Windows 8 Still Behind iOS and Android in 2016 – Gartner

Microsoft’s OS won’t manage to grow bigger than any of its rivals

  Windows 8 won't get popular enough to crush its rivals
Windows 8 has already adopted an ascending trend in terms of popularity, but Microsoft’s new operating system won’t grow enough in the next few years to overtake its fiercest rivals.

Windows 8 has already adopted an ascending trend in terms of popularity, but Microsoft’s new operating system won’t grow enough in the next few years to overtake its fiercest rivals.

Gartner believes that Windows 8 and the RT version aimed at the tablet market will still struggle to challenge Apple’s iOS and Android in 2016, according to a new report.

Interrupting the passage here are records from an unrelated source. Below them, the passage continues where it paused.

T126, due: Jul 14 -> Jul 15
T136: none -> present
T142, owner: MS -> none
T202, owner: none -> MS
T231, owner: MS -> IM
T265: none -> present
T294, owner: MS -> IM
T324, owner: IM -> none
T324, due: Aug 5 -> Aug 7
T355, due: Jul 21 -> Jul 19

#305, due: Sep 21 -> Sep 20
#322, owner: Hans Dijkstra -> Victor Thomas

Businesses, however, are expected to be a bit more interested in this new OS, as current statistics demonstrate that end-users are mostly the ones buying Windows 8.

Several studies have shown that companies and organizations prefer to stay away from the latest Windows contraption, as it comprises features often described as confusing and that would require additional training for their employees.

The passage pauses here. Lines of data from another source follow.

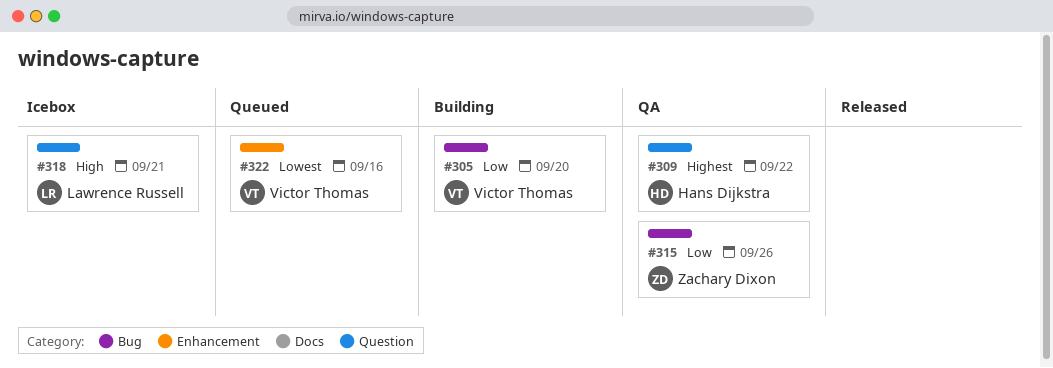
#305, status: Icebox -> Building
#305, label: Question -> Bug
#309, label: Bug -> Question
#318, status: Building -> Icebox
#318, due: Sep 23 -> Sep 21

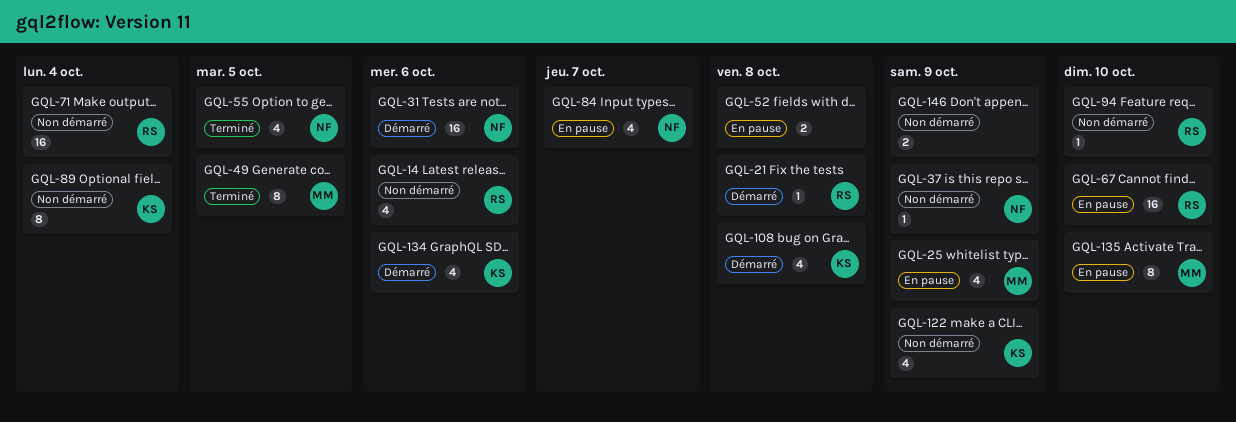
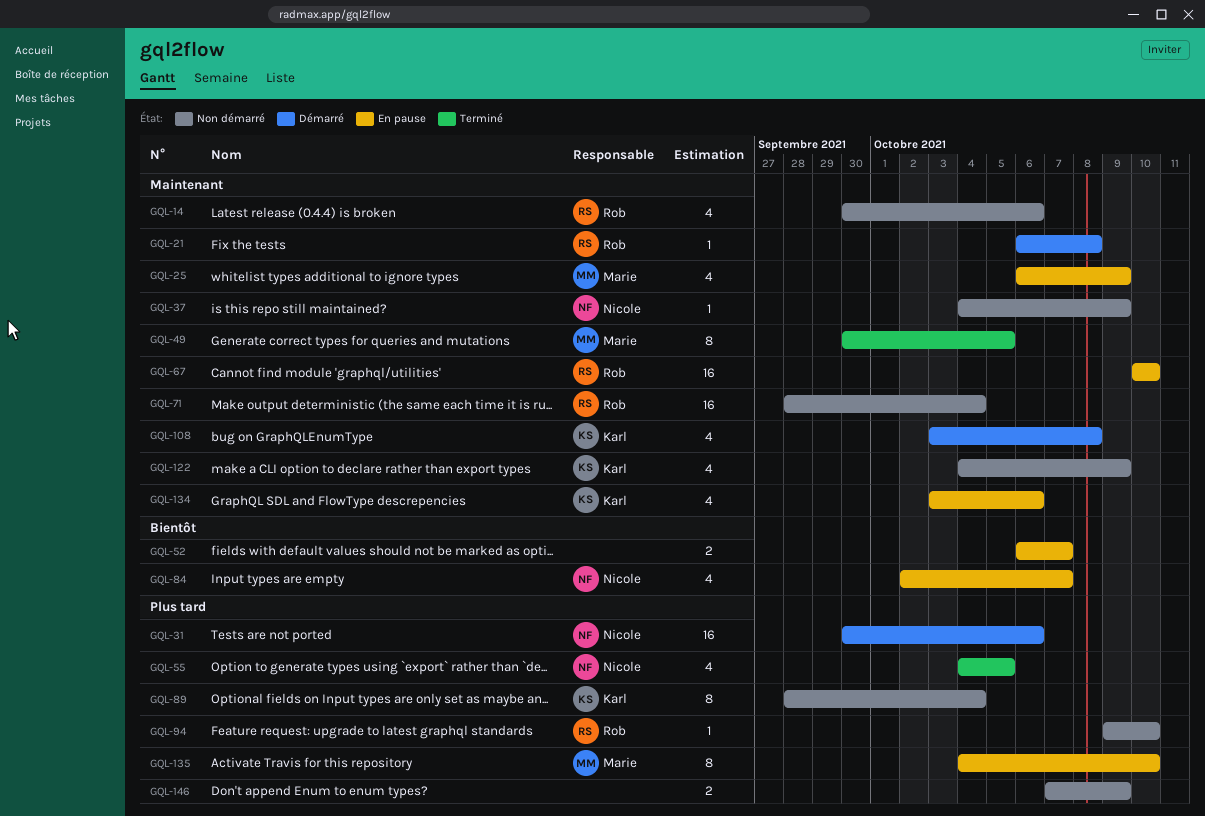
GQL-52, due: Oct 8 -> Oct 7
GQL-134, status: Démarré -> En pause

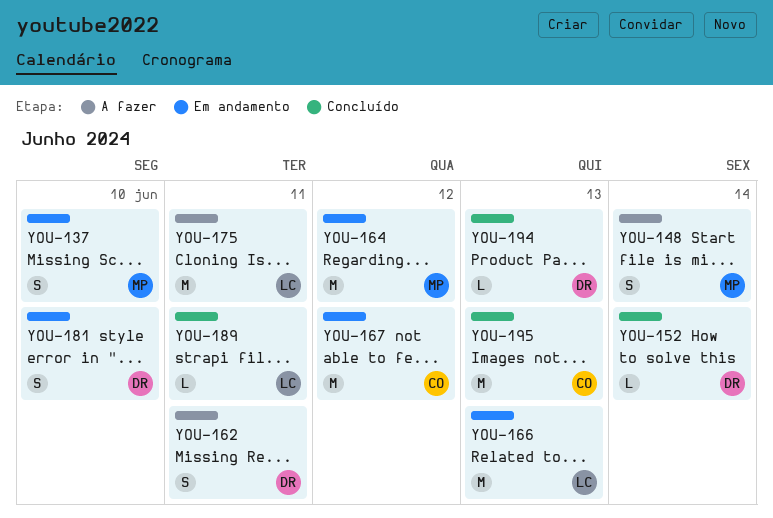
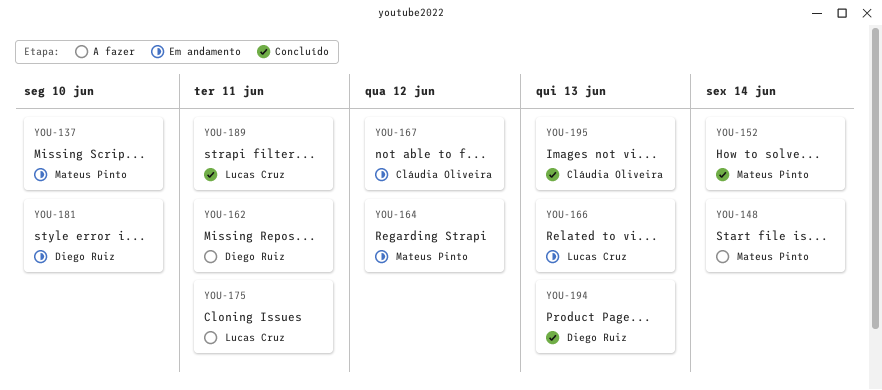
YOU-152, owner: Diego Ruiz -> Mateus Pinto

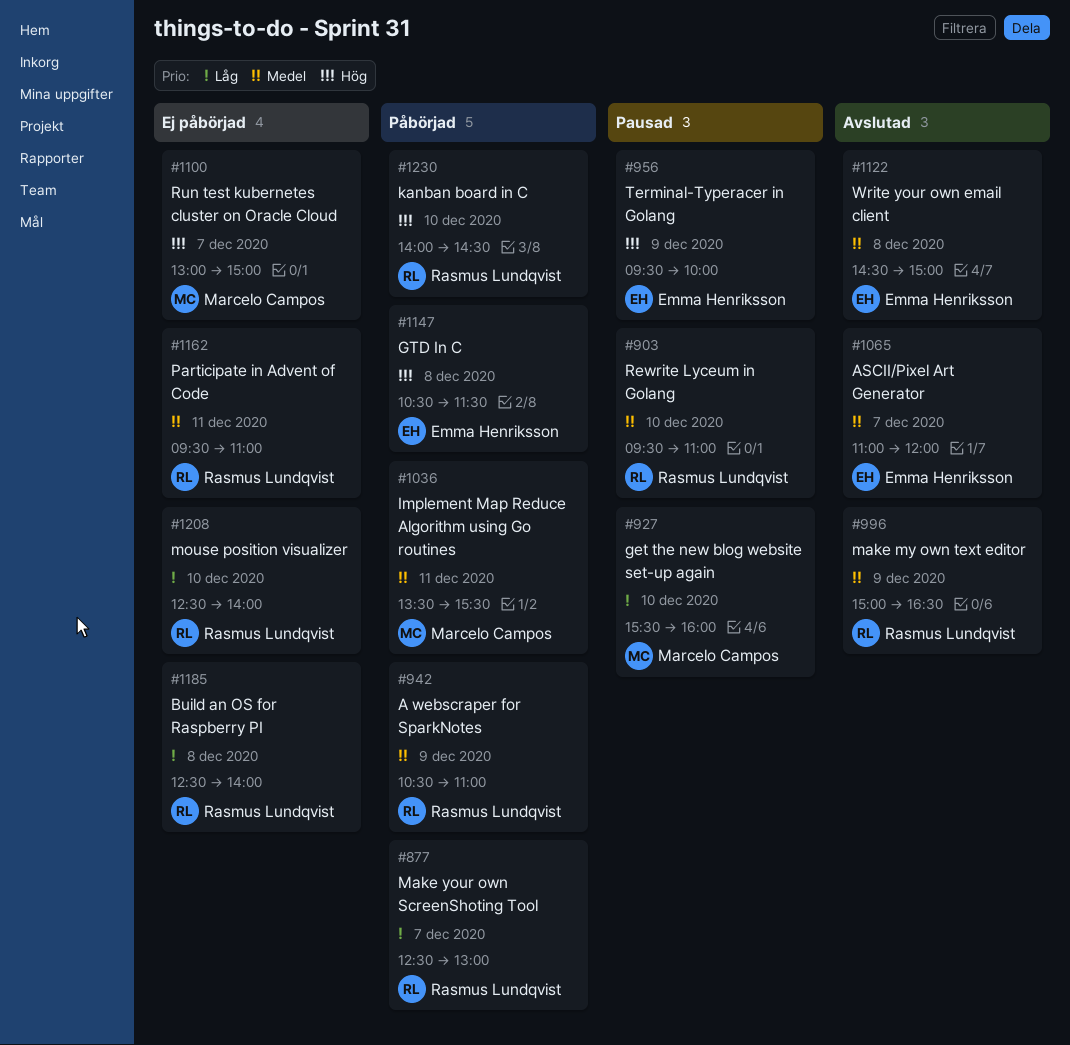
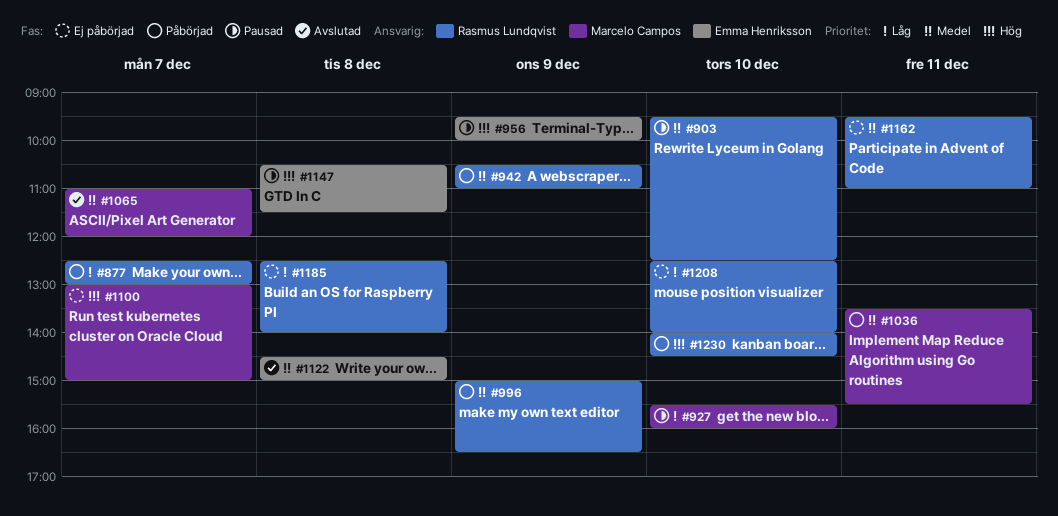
#903, ends: 11:00 -> 12:30
#996, status: Avslutad -> Påbörjad
#1065, owner: Emma Henriksson -> Marcelo Campos
#1147, status: Påbörjad -> Pausad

Windows 8 is expected to hold a 39 percent of the tablet and ultramobile market for businesses in 2016, Gartner says.

“For most businesses smartphones and tablets will not entirely replace PCs, but the ubiquity of smartphones and the increasing popularity of tablets are changing the way businesses look at their device strategies and the way consumers embrace devices,” said Carolina Milanesi, research vice president at Gartner.

A study conducted by TechRepublic.com has revealed that nearly 50 percent of all companies prefer to stay away from Windows 8 for the moment and wait for at least one service pack before making the move to the new OS.

Waiting for a service pack isn’t the best idea though, as sources close to Microsoft’s businesses have hinted that the Redmondians could stop releasing service packs completely. Instead, they wish to focus on smaller updates that could be released a bit more often.

In addition, 23.8 percent of those included in the survey said they have absolutely no intention to deploy Windows 8 on their company computers, while 10.7 percent admitted they could do so in the next 12 months.